Matzah Balls with Green Onion and Dill
Even this Sephardi has to admit to loving a good matzah ball! Floaters, sinkers or in between…I have enjoyed them all. When I make my own, I go for that in-between texture with some density, but also lightness. And I add extra flavor to work in partnership with the soup that holds the matzah ball. My favorite is lots of green onions, dill and black pepper. I love the look of all the green bits and the flavor, being a fan of any and every type of onion. I always use dill in my chicken soup—or vegetarian version—so adding it to the matzah balls marries the flavors nicely. My Sephardi heritage comes through in my use of olive oil for the fat ingredient. It adds a little extra depth of flavor since using the schmaltz, rendered chicken fat of many of our childhoods, is no long considered a healthy option. The truth is that no matter how you make your matzah balls—even following the directions on the box of matzah meal as I did for years when I was younger—you will always find a grateful crowd to appreciate your efforts. (Note: You can leave out the green onions or the dill or both for more traditional matzah balls. If not using the onions, add the oil directly to the eggs and beat together.)

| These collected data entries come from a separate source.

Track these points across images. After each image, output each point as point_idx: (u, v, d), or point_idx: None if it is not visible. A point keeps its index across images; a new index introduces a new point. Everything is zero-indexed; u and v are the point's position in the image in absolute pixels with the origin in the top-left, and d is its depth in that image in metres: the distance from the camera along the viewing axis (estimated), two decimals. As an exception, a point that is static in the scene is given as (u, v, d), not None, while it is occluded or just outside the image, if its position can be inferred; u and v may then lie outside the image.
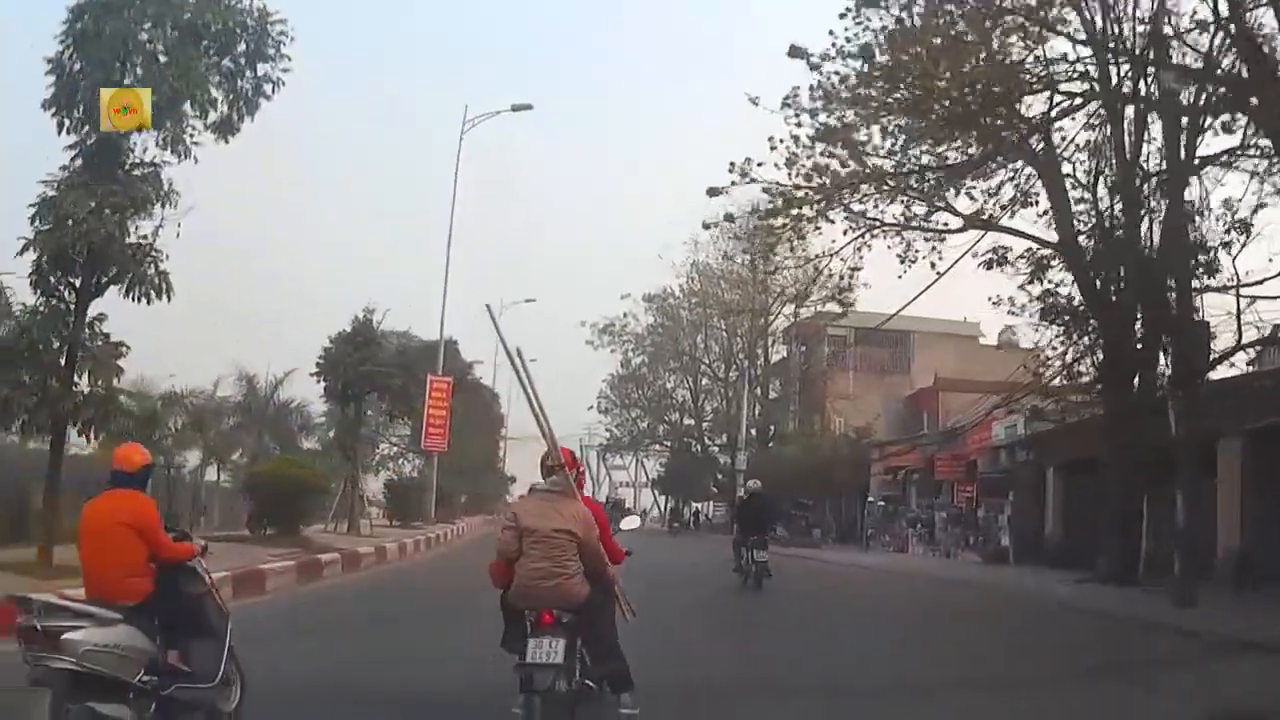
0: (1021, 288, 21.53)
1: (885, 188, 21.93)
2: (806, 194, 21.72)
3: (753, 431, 51.54)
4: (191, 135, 13.83)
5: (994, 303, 21.54)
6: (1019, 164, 22.46)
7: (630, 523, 9.79)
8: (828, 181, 21.48)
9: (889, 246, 23.05)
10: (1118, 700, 9.50)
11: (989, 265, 22.22)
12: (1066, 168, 22.04)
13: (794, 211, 22.15)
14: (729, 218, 25.34)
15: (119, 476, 6.46)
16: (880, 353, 57.93)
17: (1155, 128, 20.16)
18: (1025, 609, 18.81)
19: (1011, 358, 57.29)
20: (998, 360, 53.90)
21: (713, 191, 22.04)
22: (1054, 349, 21.71)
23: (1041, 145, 22.03)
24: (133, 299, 13.41)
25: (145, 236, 13.61)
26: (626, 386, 61.21)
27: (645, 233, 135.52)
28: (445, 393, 34.06)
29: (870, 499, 42.53)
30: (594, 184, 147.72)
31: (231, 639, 6.55)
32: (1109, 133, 21.28)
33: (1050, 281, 21.70)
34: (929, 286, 24.40)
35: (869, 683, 10.05)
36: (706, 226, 20.59)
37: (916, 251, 23.07)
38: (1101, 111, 21.11)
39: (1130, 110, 20.63)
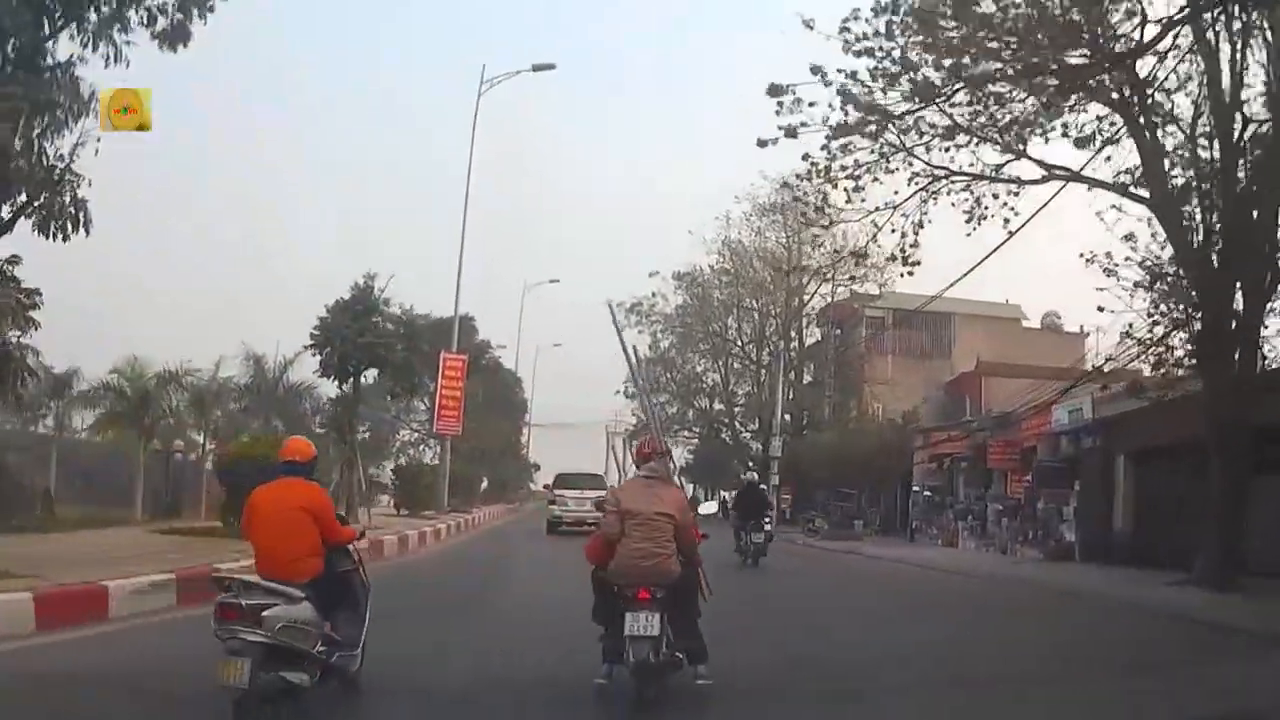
0: (1126, 239, 18.64)
1: (952, 129, 19.07)
2: (869, 131, 18.95)
3: (786, 417, 48.68)
4: (126, 38, 11.22)
5: (1086, 260, 18.54)
6: (1104, 110, 19.55)
7: (708, 508, 11.87)
8: (889, 123, 18.73)
9: (953, 204, 20.18)
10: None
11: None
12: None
13: (849, 159, 19.34)
14: (796, 183, 22.04)
15: (291, 466, 7.27)
16: (918, 336, 55.42)
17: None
18: (1110, 614, 16.19)
19: (1058, 341, 56.02)
20: (1042, 343, 53.06)
21: (762, 143, 19.25)
22: (1147, 316, 18.73)
23: (1127, 86, 19.15)
24: (46, 235, 10.85)
25: (61, 156, 11.05)
26: (654, 369, 58.47)
27: (675, 209, 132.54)
28: (460, 371, 31.67)
29: (916, 489, 39.75)
30: (620, 157, 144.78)
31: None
32: (1203, 68, 18.46)
33: (1138, 243, 18.88)
34: (999, 247, 21.53)
35: (910, 680, 9.00)
36: (762, 144, 17.77)
37: (985, 209, 20.19)
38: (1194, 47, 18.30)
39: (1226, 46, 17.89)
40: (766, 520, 23.62)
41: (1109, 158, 19.52)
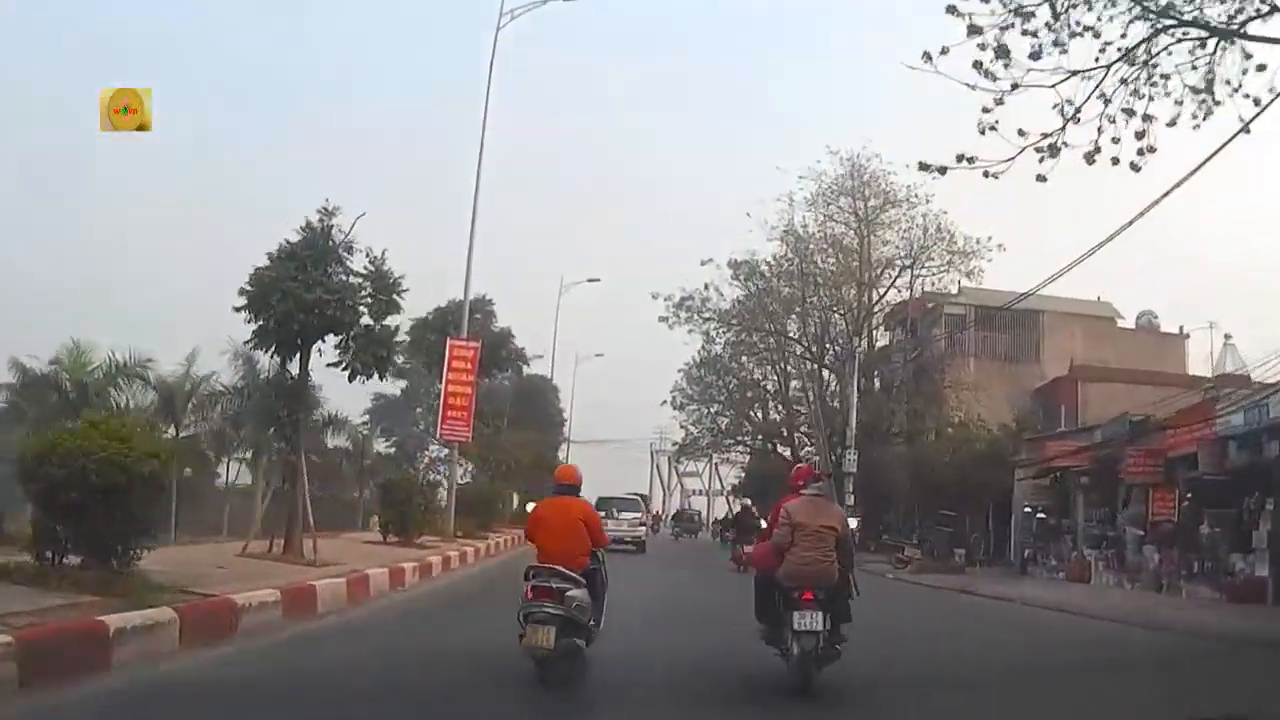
0: None
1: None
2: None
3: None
4: None
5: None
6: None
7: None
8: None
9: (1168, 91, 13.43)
10: None
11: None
12: None
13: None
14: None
15: (565, 487, 9.71)
16: (1002, 337, 48.76)
17: None
18: None
19: (1156, 342, 49.21)
20: (1137, 345, 46.29)
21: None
22: None
23: None
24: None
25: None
26: (707, 376, 51.90)
27: (729, 193, 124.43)
28: (470, 362, 25.60)
29: (1027, 509, 32.98)
30: (668, 133, 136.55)
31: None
32: None
33: None
34: (1230, 141, 14.64)
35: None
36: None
37: (1214, 97, 13.41)
38: None
39: None
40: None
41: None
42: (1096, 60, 12.87)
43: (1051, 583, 27.77)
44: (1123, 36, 12.87)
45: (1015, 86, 12.53)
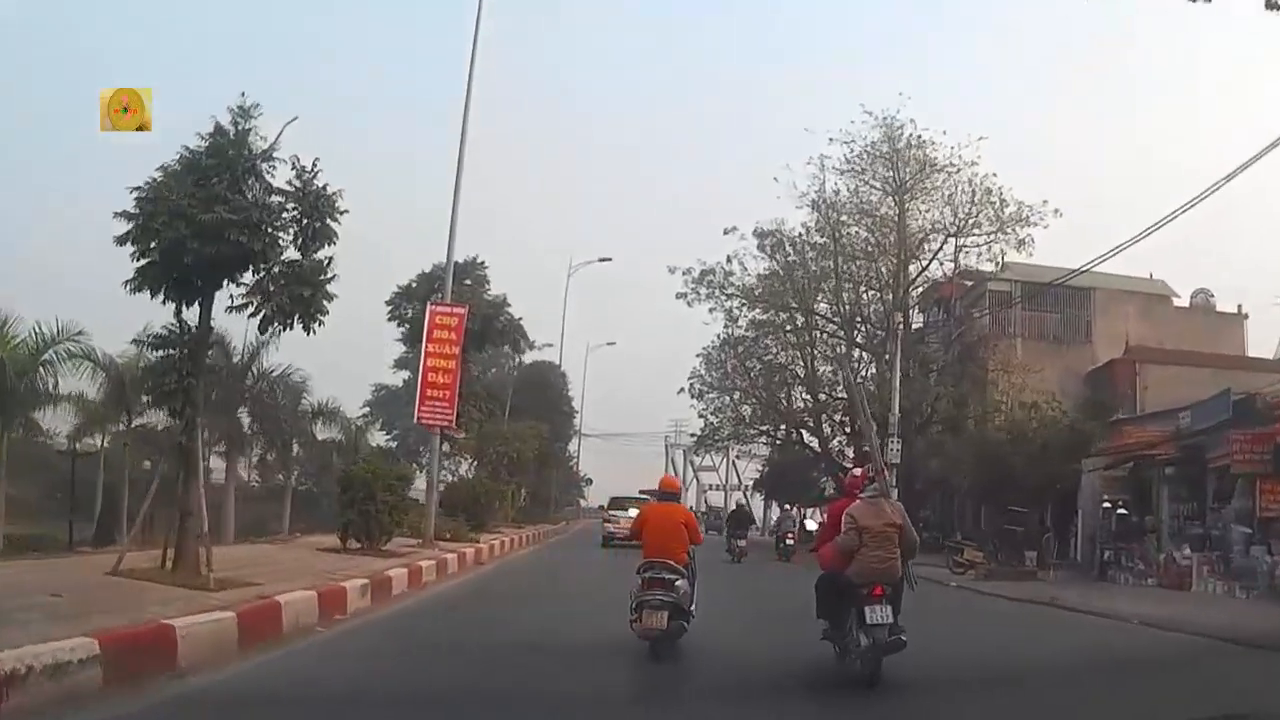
0: None
1: None
2: None
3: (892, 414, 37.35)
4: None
5: None
6: None
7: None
8: None
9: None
10: None
11: None
12: None
13: None
14: None
15: (668, 494, 12.02)
16: (1049, 317, 44.59)
17: None
18: None
19: (1213, 322, 44.96)
20: (1193, 325, 43.78)
21: None
22: None
23: None
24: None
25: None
26: (729, 361, 47.47)
27: (752, 168, 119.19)
28: (455, 332, 21.49)
29: (1105, 503, 28.69)
30: (686, 92, 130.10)
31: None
32: None
33: None
34: None
35: None
36: None
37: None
38: None
39: None
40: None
41: None
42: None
43: (1144, 591, 23.45)
44: None
45: None
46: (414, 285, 25.86)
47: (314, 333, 12.18)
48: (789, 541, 33.45)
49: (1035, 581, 24.71)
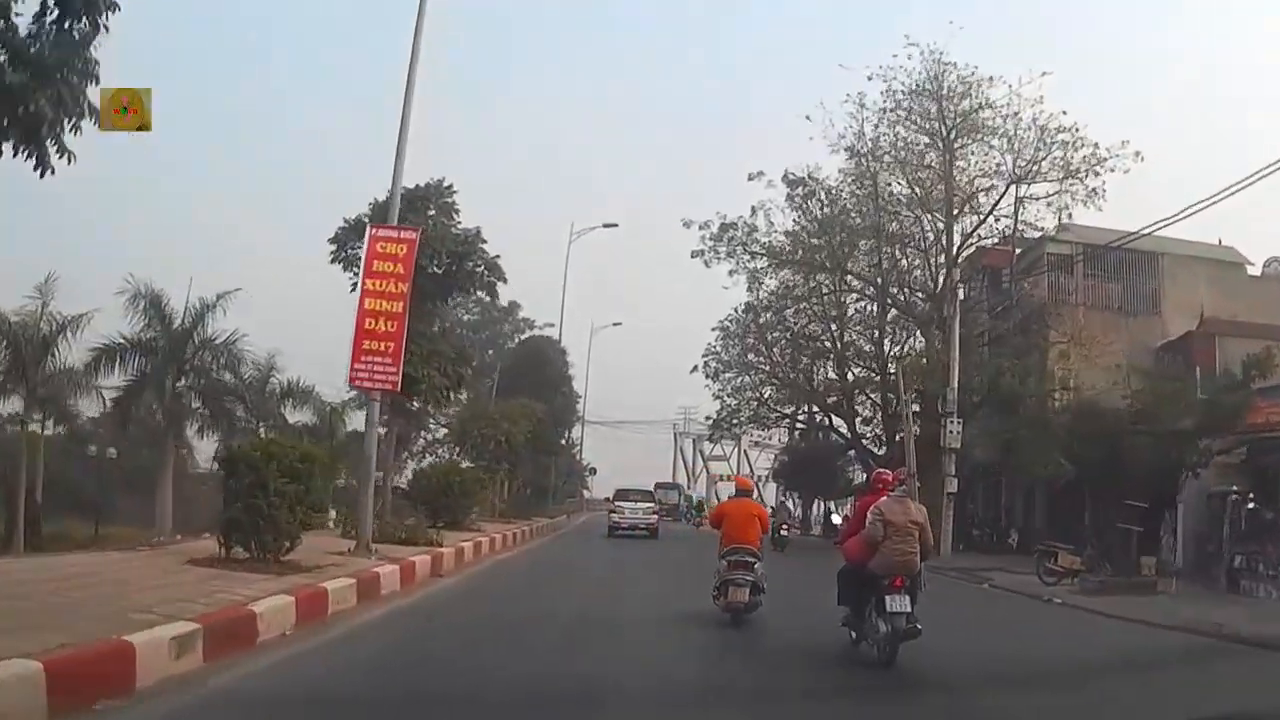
0: None
1: None
2: None
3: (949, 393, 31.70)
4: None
5: None
6: None
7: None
8: None
9: None
10: None
11: None
12: None
13: None
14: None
15: (743, 492, 14.40)
16: (1111, 286, 39.07)
17: None
18: None
19: None
20: (1266, 294, 38.86)
21: None
22: None
23: None
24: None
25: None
26: (750, 332, 41.96)
27: (781, 106, 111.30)
28: (403, 264, 15.96)
29: (1233, 494, 23.06)
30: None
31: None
32: None
33: None
34: None
35: None
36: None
37: None
38: None
39: None
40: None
41: None
42: None
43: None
44: None
45: None
46: (366, 219, 20.34)
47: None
48: (784, 532, 32.41)
49: (1155, 596, 19.21)
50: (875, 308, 40.36)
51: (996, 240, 37.60)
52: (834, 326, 40.88)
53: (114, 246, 79.26)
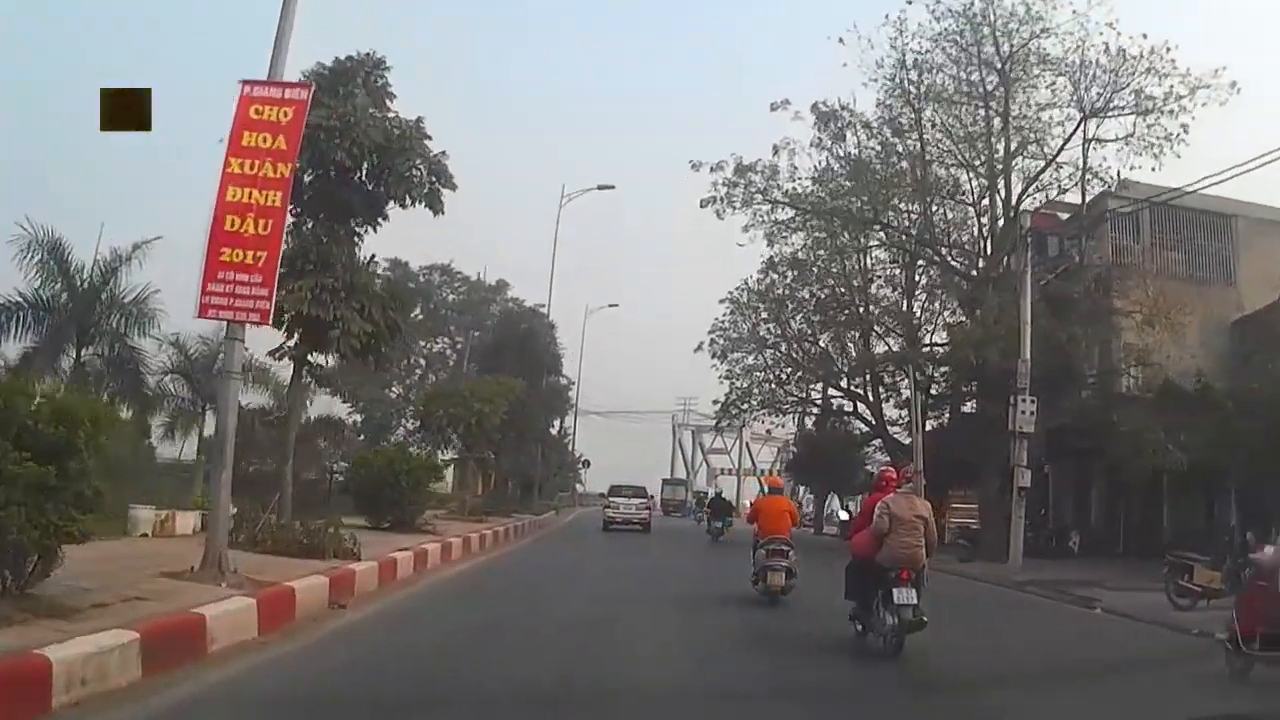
0: None
1: None
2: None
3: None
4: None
5: None
6: None
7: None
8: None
9: None
10: None
11: None
12: None
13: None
14: None
15: (775, 490, 17.59)
16: (1175, 256, 34.29)
17: None
18: None
19: None
20: None
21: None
22: None
23: None
24: None
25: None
26: (768, 295, 36.85)
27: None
28: (286, 137, 10.56)
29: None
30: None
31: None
32: None
33: None
34: None
35: None
36: None
37: None
38: None
39: None
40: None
41: None
42: None
43: None
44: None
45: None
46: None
47: None
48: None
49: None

- 2 bunches (16-18) very slender green onions
- 4 tablespoons olive oil
- 4 eggs
- 3-4 tablespoons chopped dill
- 2 teaspoons salt
- ¼ teaspoon black pepper or to taste
- 1 cup matzah meal
- 4 tablespoons seltzer, soup stock or water
- Clean the green onions, trimming the roots and just the ends of the dark green tops, then slice finely. You will have a scant 2 cups. (If you can’t find slender green onions, slice thicker ones in half before slicing.) Heat the oil in a large sauté pan on medium low. When hot, add the green onions in one layer and cook slowly until softened, about 10 minutes. Stir occasionally and don’t allow the onions to brown. Set aside to cool completely.
- In a bowl, beat the eggs well with a fork. Add the chopped dill and cooled green onions, scraping the pan to get all of the flavorful oil as well. Mix to blend, then add 1 teaspoon salt and the pepper and mix well. Add the matzah meal and seltzer, stock or water. Mix just until well blended. Cover and refrigerate for at least 1 hour or even overnight. Don’t worry if the batter seems too runny. It will thicken as it sets.
- Bring to boil a very large pot of water with 1 teaspoon salt added or soup stock. Lightly oil or dampen hands with cold water. Gently roll into about 16 walnut-sized balls and drop into the boiling water or stock. Cover and cook at a gentle boil 30 to 40 minutes. As they cook, the balls will rise to the top and double in size.
- When cooked through, gently scoop out with a slotted spoon and either add directly to soup. The matzah balls can be added to prepared soup and frozen together; just defrost and reheat before serving. You can also freeze the balls in a single layer, not touching each other, on a lightly greased cookie sheet until hard, then put them into a container or freezer bag and store until needed. Partially defrost the matzah balls before gently adding to the soup and cooking together until both are heated through.
- Matzah Ball Tips:
- – Mix the batter as little as possible, just enough to blend the ingredients. Over-mixing will create create a denser, chewier result from the over-worked gluten.
- – The batter thickens as it rests in the fridge, so follow the recipe and don’t add more matzah meal just because you think the batter looks thin.
- – Put either a little oil on your hands or cold water so batter won’t stick as you shape the balls.
- – Walnut-sized balls are about right because they will double at least when cooked. You can make them bigger if you like. They might need to cook a bit longer to be done in the middle.
- – Cook balls in broth for more flavor, or add them to the soup and reheat together.